O velho Pará, ao ouvir o pedido, se aproximou analisando o rosto do garoto, em uma mistura
de dúvida e surpresa.

-Eu não to acreditando não, tu é memo o pequeno que vinha sempre aqui? Seu pai não surgiu
por esses cantos ainda hoje, se é isso que veio atrás...

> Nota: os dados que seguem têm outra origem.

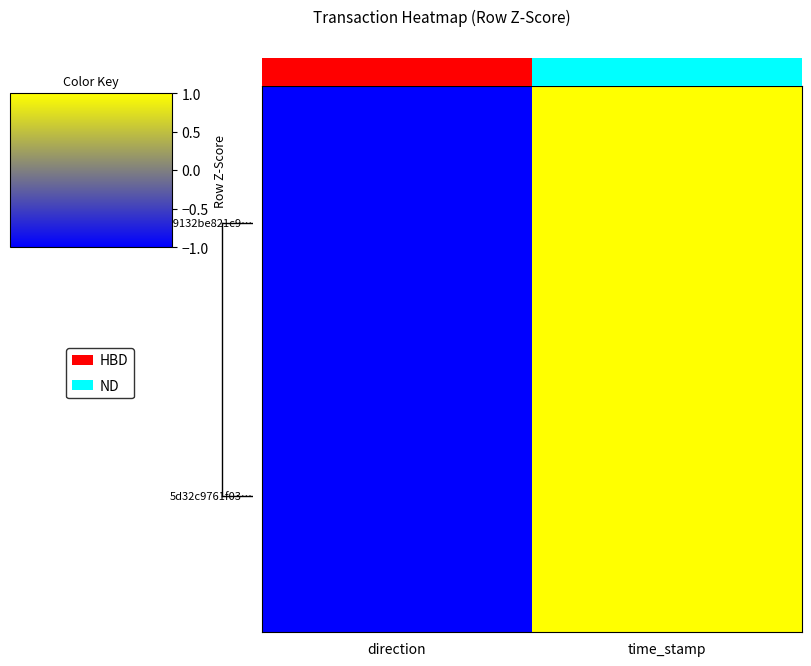

How many data points in c9132be821c9… are less than 1?

1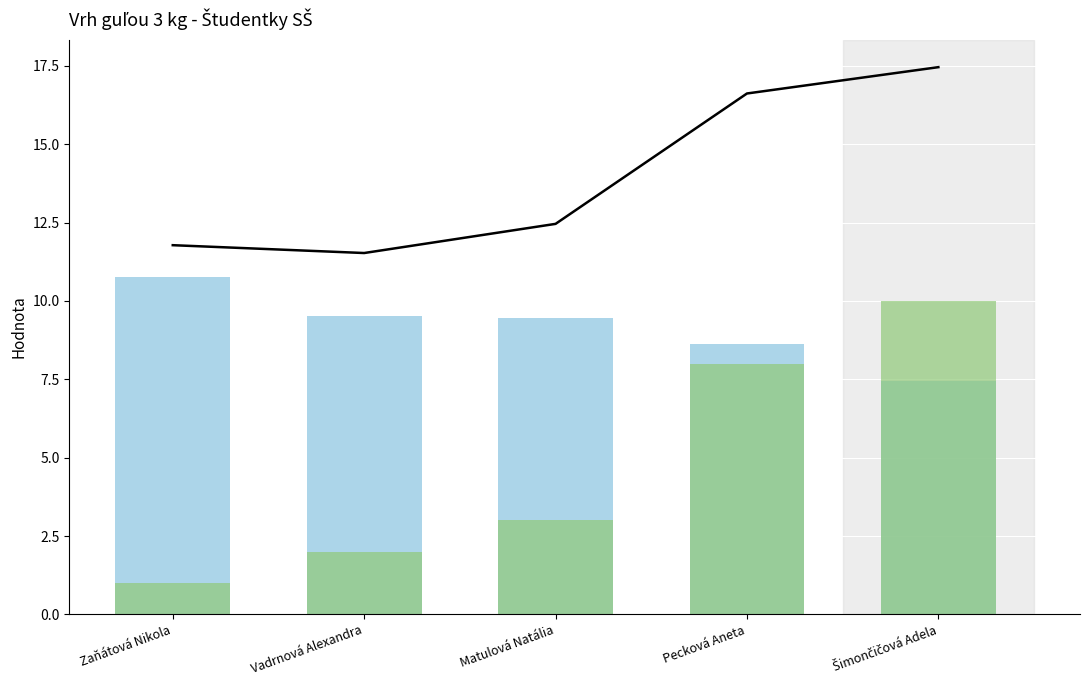

Rank the categories by Výkon value from lowest to highest.

Šimončičová Adela, Pecková Aneta, Matulová Natália, Vadrnová Alexandra, Zaňátová Nikola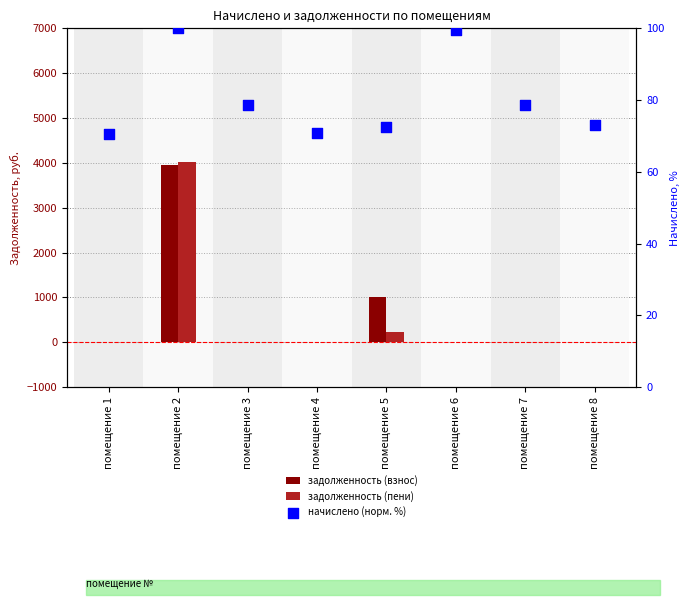

What are all the series names shown in the legend?

задолженность (взнос), задолженность (пени), начислено (норм. %)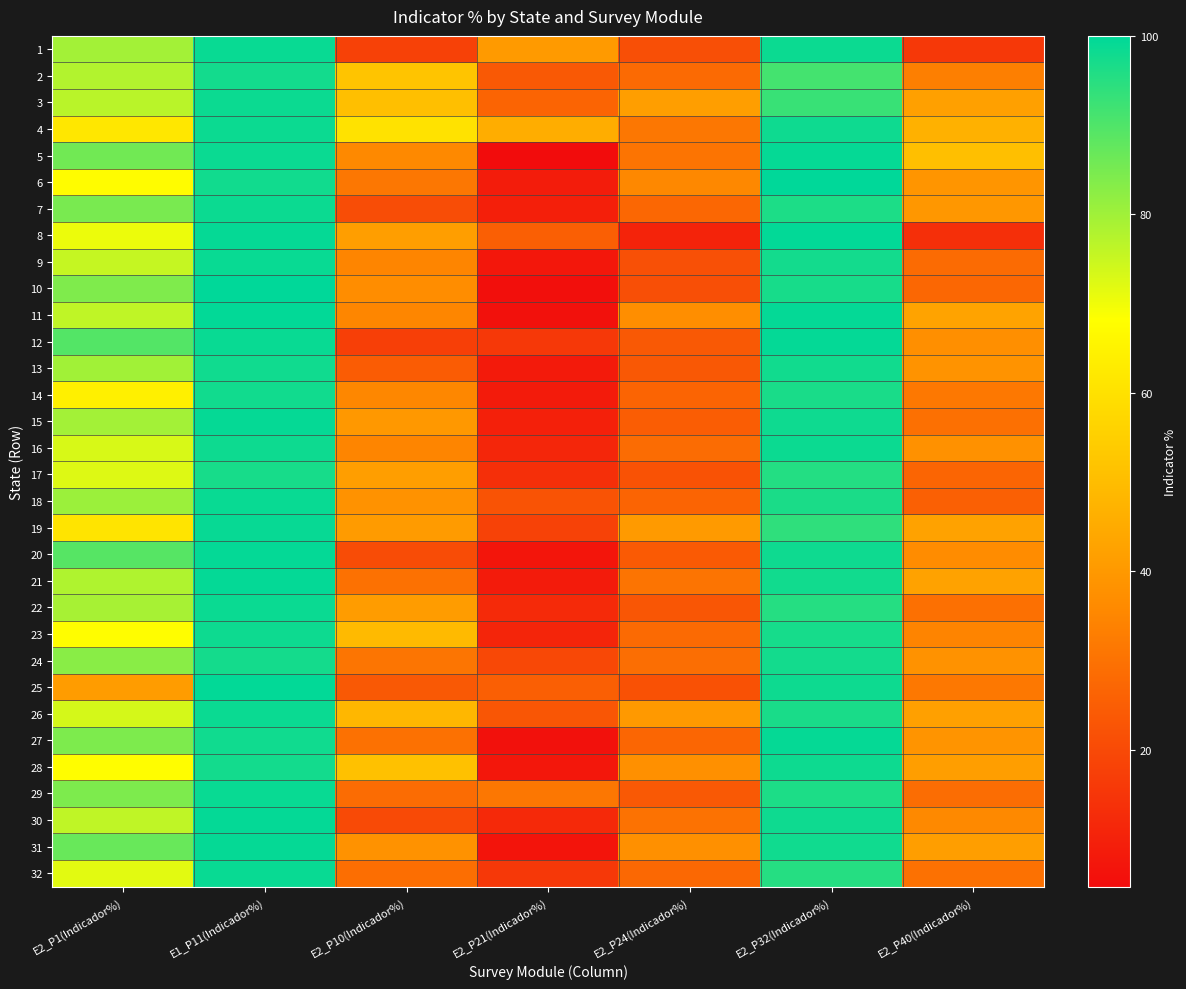

How many distinct data groups are displayed?

32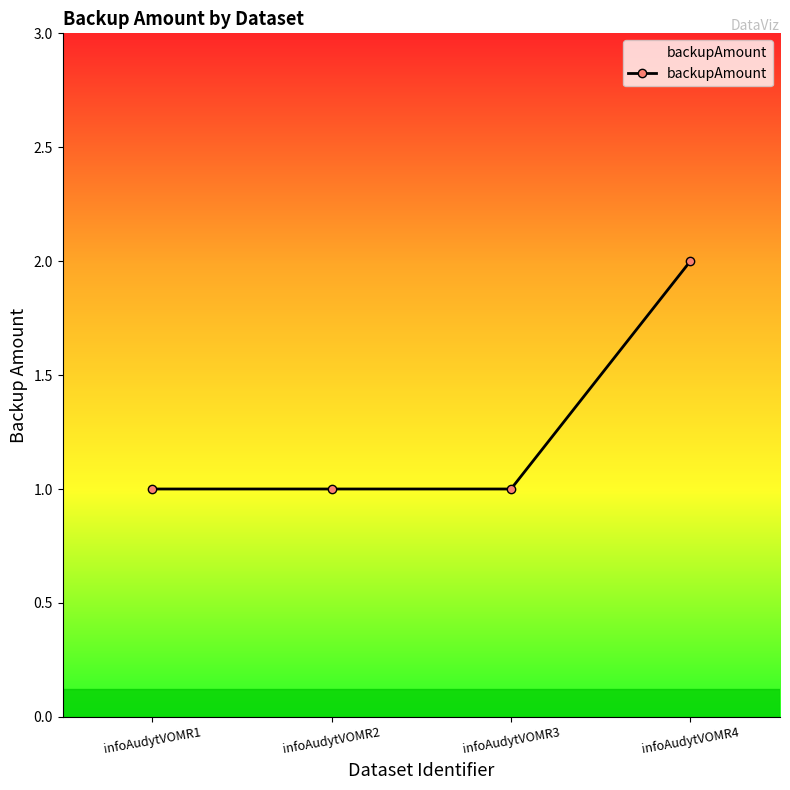

Is it true that the value at infoAudytVOMR3 is 1?

True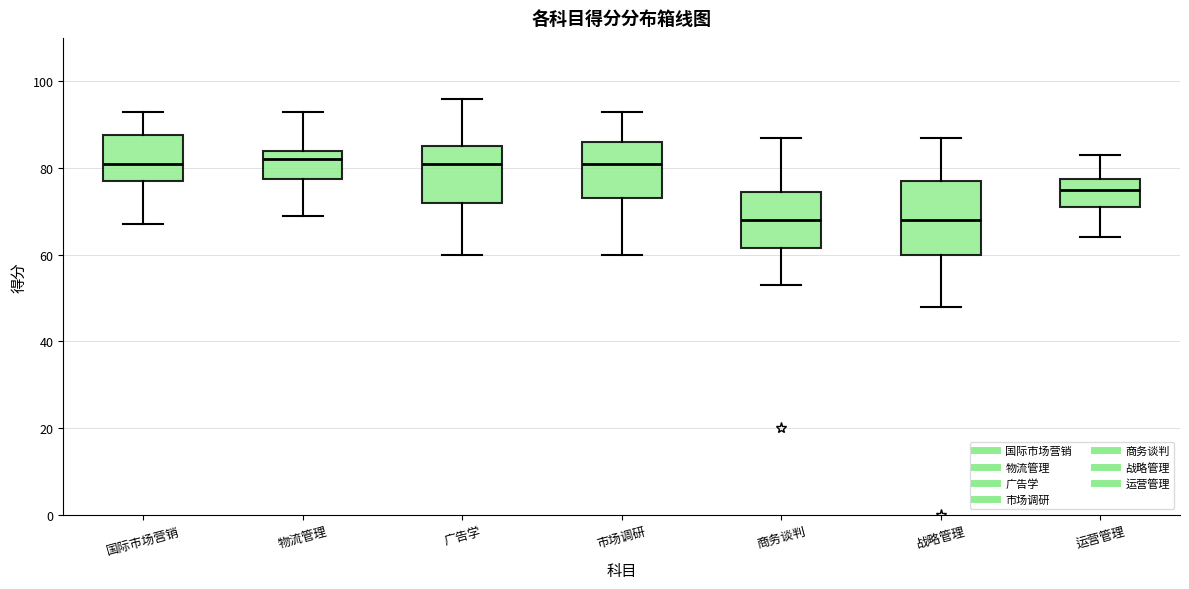

Where does the median line of the box for 战略管理 sit on the y-axis? The values are not printed on the chart, so give them approximately, as read against the axis.

68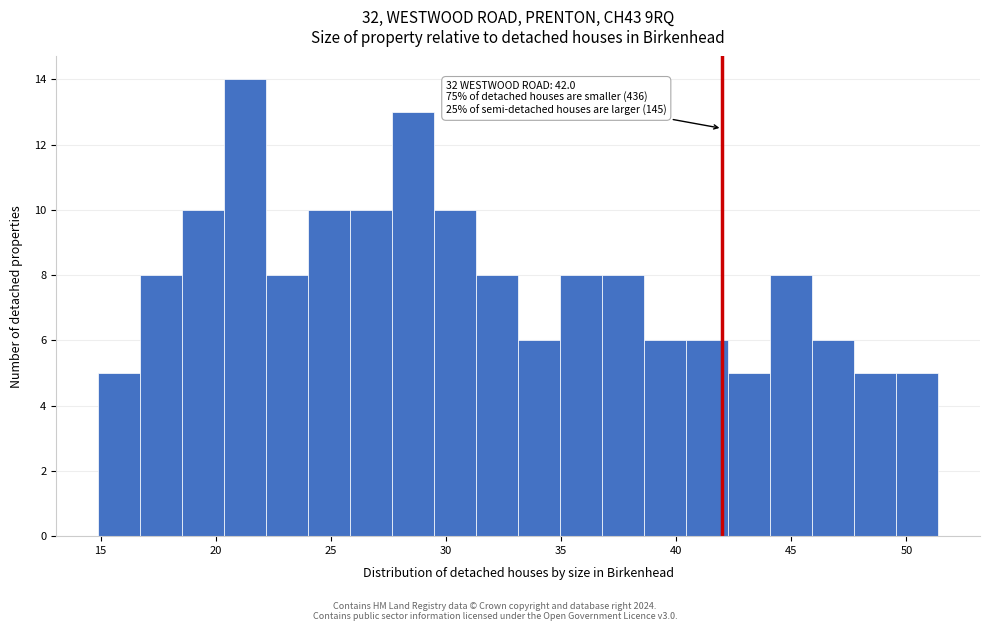

Around what value on the x-axis is the tallest bar? Give the approximate position of its centre, as read against the axis.

21.5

Já era a segunda vez no dia que o garoto era reconhecido por esse motivo. A mãe nunca se
conformou com o fato de o filho ter a mesma aparência do pai. Todo lugar que ia, desde
pequeno, sem ao menos precisar se identificar, todos já sabiam de quem o menino era filho. A
semelhança nunca foi um problema para o garoto, se não fosse pela fama que seu pai tinha:
um alcoólatra e encrenqueiro.

-Sou eu memo, patrão, mas hoje não quero pai nenhum, dessa vez eu só quero minha coxinha.

O dono do bar, foi até o expositor de salgados no balcão. Com um guardanapo procurou pela
coxinha mais quente, colocou em uma bandeja e levou para o garoto.

-Cortesia da casa, cliente antigo tem vantagem no bar. Aproveita que essa aí saiu não faz nem
quinze minutos.

A alegria estampou o rosto do menino, se soubesse a sorte que teria não precisava ter gastado
todo seu tempo para convencer o vendedor de frutas. Mas a felicidade não durou muito. Logo
depois de dar a primeira mordida, viu que o Pará olhava em sua direção e apontava para a
porta. Era seu pai entrando, claramente bêbado, como de costume.

O homem se aproximou parecendo desesperado, como se fugisse de algo e, mesmo no estado


de alcoolismo que se encontrava, logo reconheceu o filho.

-Moleque, me ajuda, passei a mão numa garrafa de cachaça ali num outro bar e agora o dono
tá maluco atrás de mim. Quanto cê tem de grana?

A coxinha que parecia tão gostosa, em segundos, já não atraia mais a vontade do menino. Nem
um cumprimento, um abraço ou, ao menos, a curiosidade de saber como ele estava, nada
disso fez seu pai, apenas pediu por dinheiro. Revoltado, o garoto desceu da banqueta, sem
expressar nenhuma resposta, e foi em direção a saída. O pai foi atrás. 

Quando saíram do bar, o homem bêbado puxou o filho pelo braço, reafirmando a necessidade
de qualquer dinheiro com urgência. O garoto então entregou o troco da banana, sem dizer
nada. Ao mesmo tempo, no fim da rua, o menino viu um homem bem grande e gordo gritando
pelo nome do pai, vindo em suas direções enfurecido. Rapidamente o grande homem se
aproximou, atirando o pai para longe do filho com um empurrão. O garoto não teve tempo
para qualquer tipo de reação, após o golpe dado pelo homem raivoso, viu o pai cambalear para
perto da venda de frutas e, sem controle pelo efeito da bebida, ser atingido por um caminhão
que passava pela rua. O pai foi mais uma vez atirado, só que dessa vez de forma ainda mais
grave, caindo inconsciente entre as barracas da feira. 

A ambulância não demorou para chegar. O menino assistiu a cena em uma mistura de
sentimentos, sem saber o que teria acontecido com o pai, enquanto comia silenciosamente sua
coxinha, acompanhado dos pedestres que paravam curiosos para ver a tragédia. Seu pai, em
segundos, poderia estar morto. Morto a um preço de banana.